------ Records shown

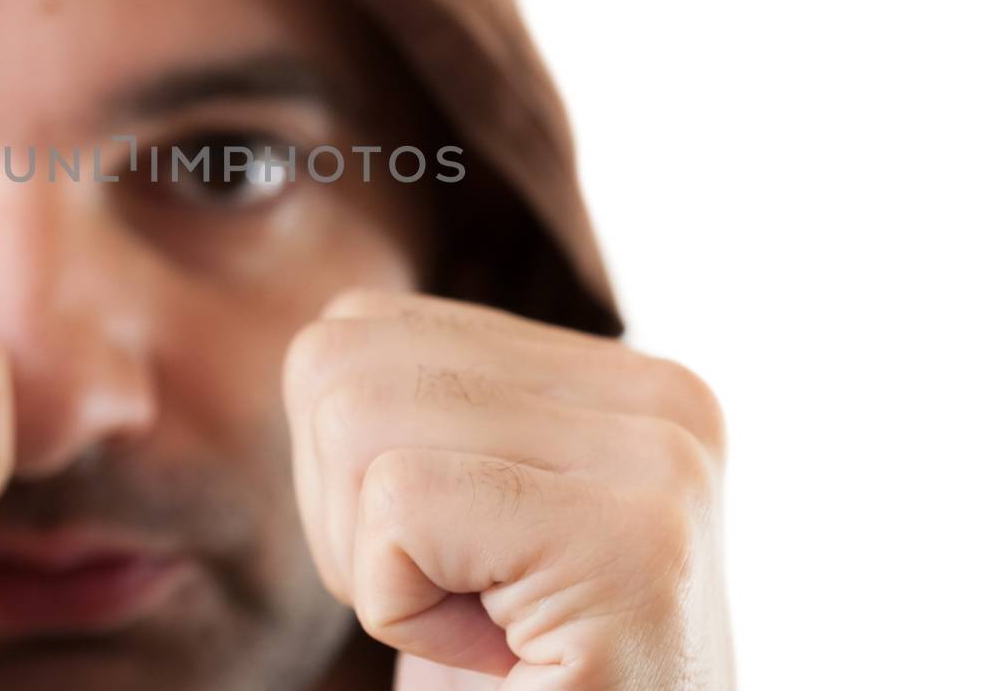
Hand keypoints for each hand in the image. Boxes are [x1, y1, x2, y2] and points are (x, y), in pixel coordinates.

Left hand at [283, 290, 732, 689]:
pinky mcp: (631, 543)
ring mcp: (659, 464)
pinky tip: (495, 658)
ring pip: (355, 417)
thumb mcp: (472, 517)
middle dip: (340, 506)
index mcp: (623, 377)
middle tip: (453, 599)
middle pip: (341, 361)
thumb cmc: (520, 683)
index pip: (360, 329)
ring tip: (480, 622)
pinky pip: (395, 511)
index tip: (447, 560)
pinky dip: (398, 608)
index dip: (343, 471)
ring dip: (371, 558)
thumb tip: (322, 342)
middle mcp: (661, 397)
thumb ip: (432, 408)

------------

_Work task_
Word-for-word repeat, images excluded: return all the data.

_Written answer_
Hand keypoints for each hand in the image. Boxes are [x1, y1, x2, y2] and points are (x, y), in pixel coordinates.

Left hand at [283, 290, 732, 689]:
pinky mcp: (631, 543)
ring mcp: (659, 464)
pinky tip: (495, 658)
ring pip: (355, 417)
thumb mcp: (472, 517)
middle dip: (340, 506)
index mcp: (623, 377)
middle tip: (453, 599)
middle pip: (341, 361)
thumb cmc: (520, 683)
index pip: (360, 329)
ring tip: (480, 622)
pinky pip: (395, 511)
index tip: (447, 560)
pinky dip: (398, 608)
index dip: (343, 471)
ring dip: (371, 558)
thumb tip: (322, 342)
middle mcp: (661, 397)
thumb ip: (432, 408)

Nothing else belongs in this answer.